- [Records shown]:
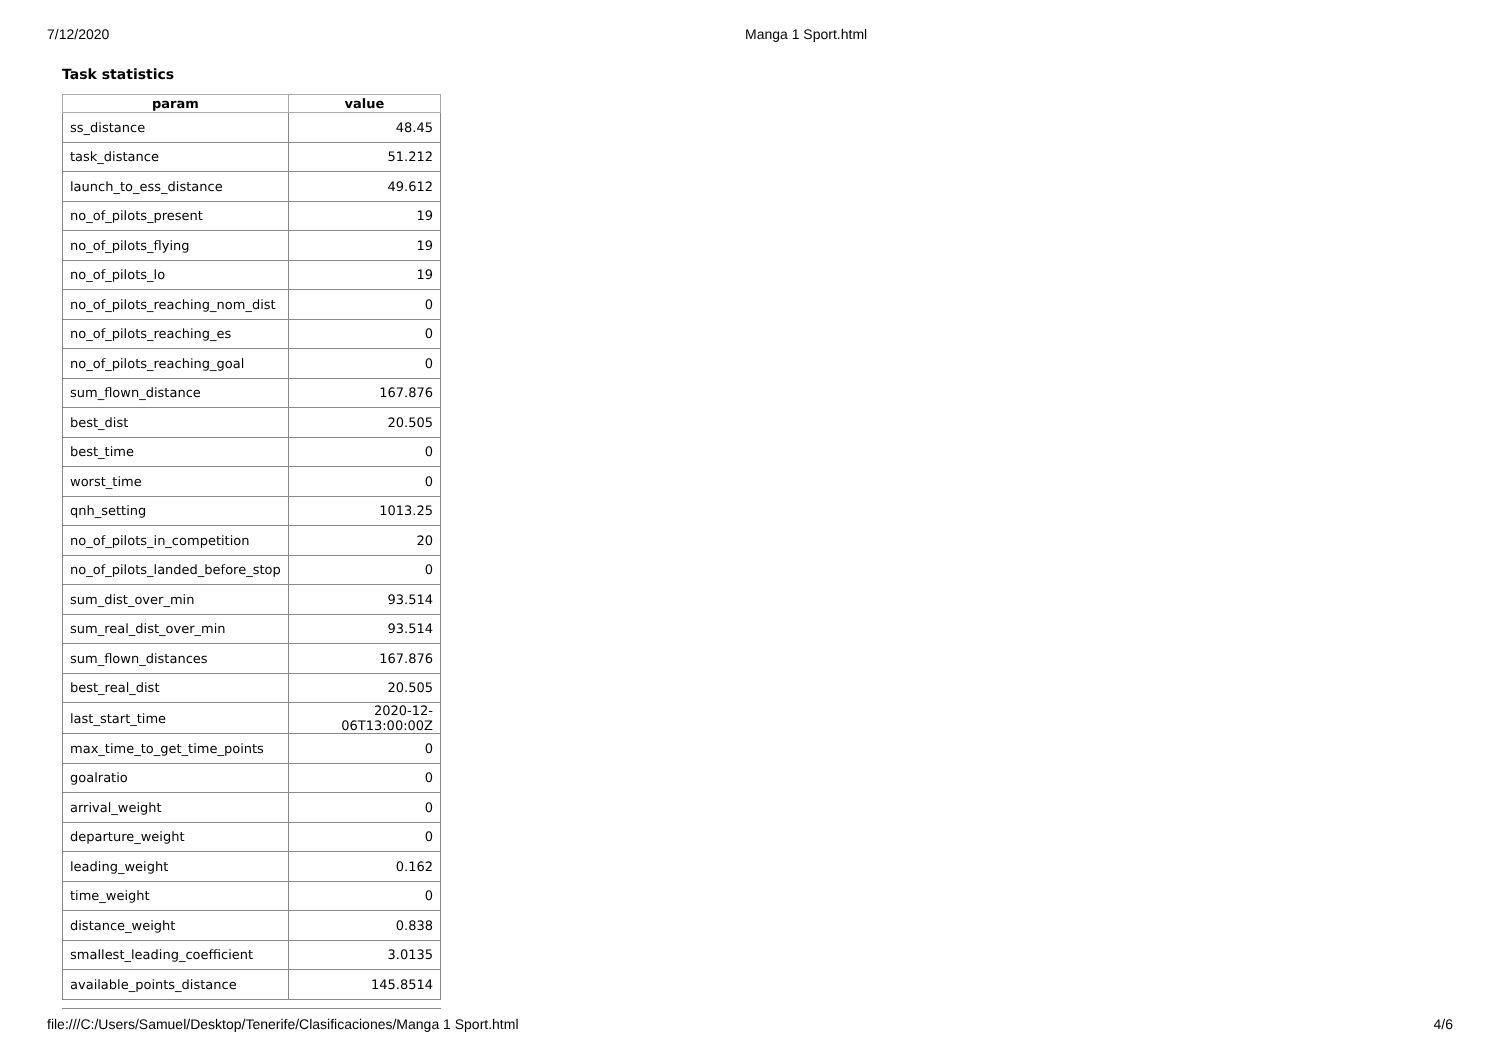7/12/2020 Manga 1 Sport.html
Task statistics
| param | value |
| --- | --- |
| ss_distance | 48.45 |
| task_distance | 51.212 |
| launch_to_ess_distance | 49.612 |
| no_of_pilots_present | 19 |
| no_of_pilots_flying | 19 |
| no_of_pilots_lo | 19 |
| no_of_pilots_reaching_nom_dist | 0 |
| no_of_pilots_reaching_es | 0 |
| no_of_pilots_reaching_goal | 0 |
| sum_flown_distance | 167.876 |
| best_dist | 20.505 |
| best_time | 0 |
| worst_time | 0 |
| qnh_setting | 1013.25 |
| no_of_pilots_in_competition | 20 |
| no_of_pilots_landed_before_stop | 0 |
| sum_dist_over_min | 93.514 |
| sum_real_dist_over_min | 93.514 |
| sum_flown_distances | 167.876 |
| best_real_dist | 20.505 |
| last_start_time | 2020-12-06T13:00:00Z |
| max_time_to_get_time_points | 0 |
| goalratio | 0 |
| arrival_weight | 0 |
| departure_weight | 0 |
| leading_weight | 0.162 |
| time_weight | 0 |
| distance_weight | 0.838 |
| smallest_leading_coefficient | 3.0135 |
| available_points_distance | 145.8514 |
file:///C:/Users/Samuel/Desktop/Tenerife/Clasificaciones/Manga 1 Sport.html 4/6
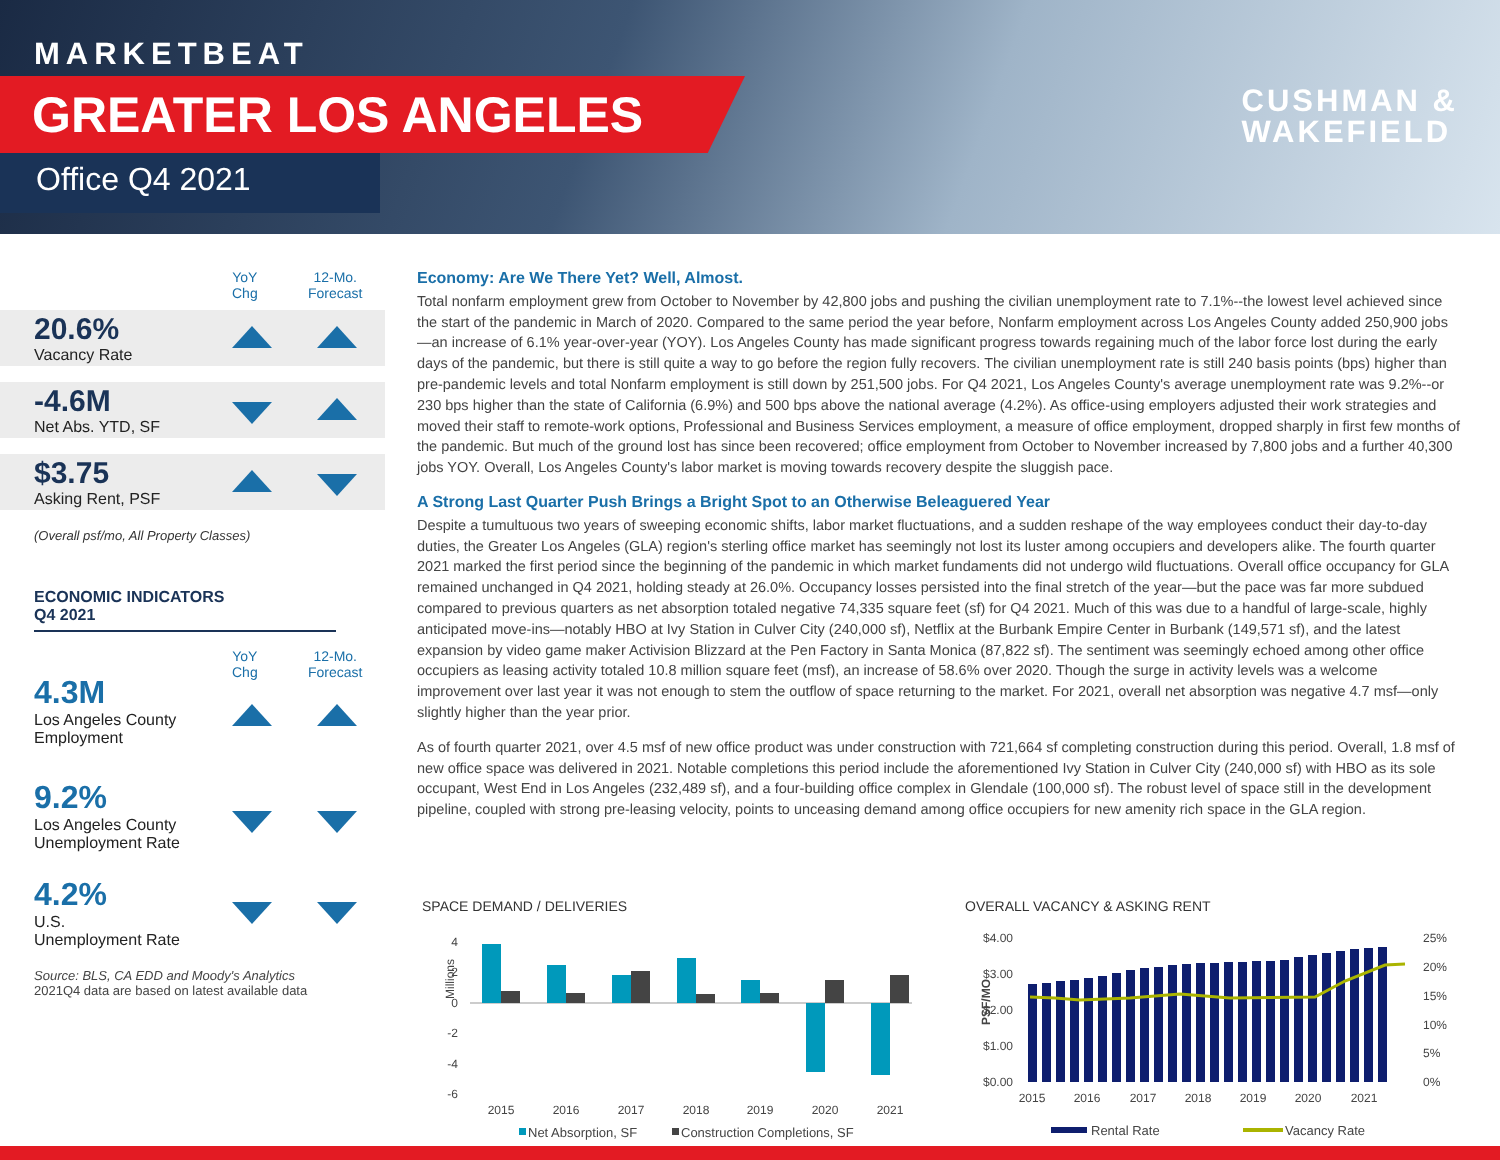MARKETBEAT
GREATER LOS ANGELES
Office Q4 2021
CUSHMAN &
WAKEFIELD
YoY
Chg
12-Mo.
Forecast
20.6%
Vacancy Rate
-4.6M
Net Abs. YTD, SF
$3.75
Asking Rent, PSF
(Overall psf/mo, All Property Classes)
ECONOMIC INDICATORS
Q4 2021
YoY
Chg
12-Mo.
Forecast
4.3M
Los Angeles County
Employment
9.2%
Los Angeles County
Unemployment Rate
4.2%
U.S.
Unemployment Rate
Source: BLS, CA EDD and Moody's Analytics
2021Q4 data are based on latest available data
Economy: Are We There Yet? Well, Almost.
Total nonfarm employment grew from October to November by 42,800 jobs and pushing the civilian unemployment rate to 7.1%--the lowest level achieved since the start of the pandemic in March of 2020. Compared to the same period the year before, Nonfarm employment across Los Angeles County added 250,900 jobs—an increase of 6.1% year-over-year (YOY). Los Angeles County has made significant progress towards regaining much of the labor force lost during the early days of the pandemic, but there is still quite a way to go before the region fully recovers. The civilian unemployment rate is still 240 basis points (bps) higher than pre-pandemic levels and total Nonfarm employment is still down by 251,500 jobs. For Q4 2021, Los Angeles County's average unemployment rate was 9.2%--or 230 bps higher than the state of California (6.9%) and 500 bps above the national average (4.2%). As office-using employers adjusted their work strategies and moved their staff to remote-work options, Professional and Business Services employment, a measure of office employment, dropped sharply in first few months of the pandemic. But much of the ground lost has since been recovered; office employment from October to November increased by 7,800 jobs and a further 40,300 jobs YOY. Overall, Los Angeles County's labor market is moving towards recovery despite the sluggish pace.
A Strong Last Quarter Push Brings a Bright Spot to an Otherwise Beleaguered Year
Despite a tumultuous two years of sweeping economic shifts, labor market fluctuations, and a sudden reshape of the way employees conduct their day-to-day duties, the Greater Los Angeles (GLA) region's sterling office market has seemingly not lost its luster among occupiers and developers alike. The fourth quarter 2021 marked the first period since the beginning of the pandemic in which market fundaments did not undergo wild fluctuations. Overall office occupancy for GLA remained unchanged in Q4 2021, holding steady at 26.0%. Occupancy losses persisted into the final stretch of the year—but the pace was far more subdued compared to previous quarters as net absorption totaled negative 74,335 square feet (sf) for Q4 2021. Much of this was due to a handful of large-scale, highly anticipated move-ins—notably HBO at Ivy Station in Culver City (240,000 sf), Netflix at the Burbank Empire Center in Burbank (149,571 sf), and the latest expansion by video game maker Activision Blizzard at the Pen Factory in Santa Monica (87,822 sf). The sentiment was seemingly echoed among other office occupiers as leasing activity totaled 10.8 million square feet (msf), an increase of 58.6% over 2020. Though the surge in activity levels was a welcome improvement over last year it was not enough to stem the outflow of space returning to the market. For 2021, overall net absorption was negative 4.7 msf—only slightly higher than the year prior.
As of fourth quarter 2021, over 4.5 msf of new office product was under construction with 721,664 sf completing construction during this period. Overall, 1.8 msf of new office space was delivered in 2021. Notable completions this period include the aforementioned Ivy Station in Culver City (240,000 sf) with HBO as its sole occupant, West End in Los Angeles (232,489 sf), and a four-building office complex in Glendale (100,000 sf). The robust level of space still in the development pipeline, coupled with strong pre-leasing velocity, points to unceasing demand among office occupiers for new amenity rich space in the GLA region.
SPACE DEMAND / DELIVERIES
Millions
4
2
0
-2
-4
-6
2015
2016
2017
2018
2019
2020
2021
Net Absorption, SF
Construction Completions, SF
OVERALL VACANCY & ASKING RENT
PSF/MO
$4.00
$3.00
$2.00
$1.00
$0.00
25%
20%
15%
10%
5%
0%
2015
2016
2017
2018
2019
2020
2021
Rental Rate
Vacancy Rate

- [Work to complete]:
The answer should be an exact copy of the lines from the one containing "OVERALL VACANCY & ASKING RENT" through the last line of the entries, both included.

- [Written response]:
OVERALL VACANCY & ASKING RENT
PSF/MO
$4.00
$3.00
$2.00
$1.00
$0.00
25%
20%
15%
10%
5%
0%
2015
2016
2017
2018
2019
2020
2021
Rental Rate
Vacancy Rate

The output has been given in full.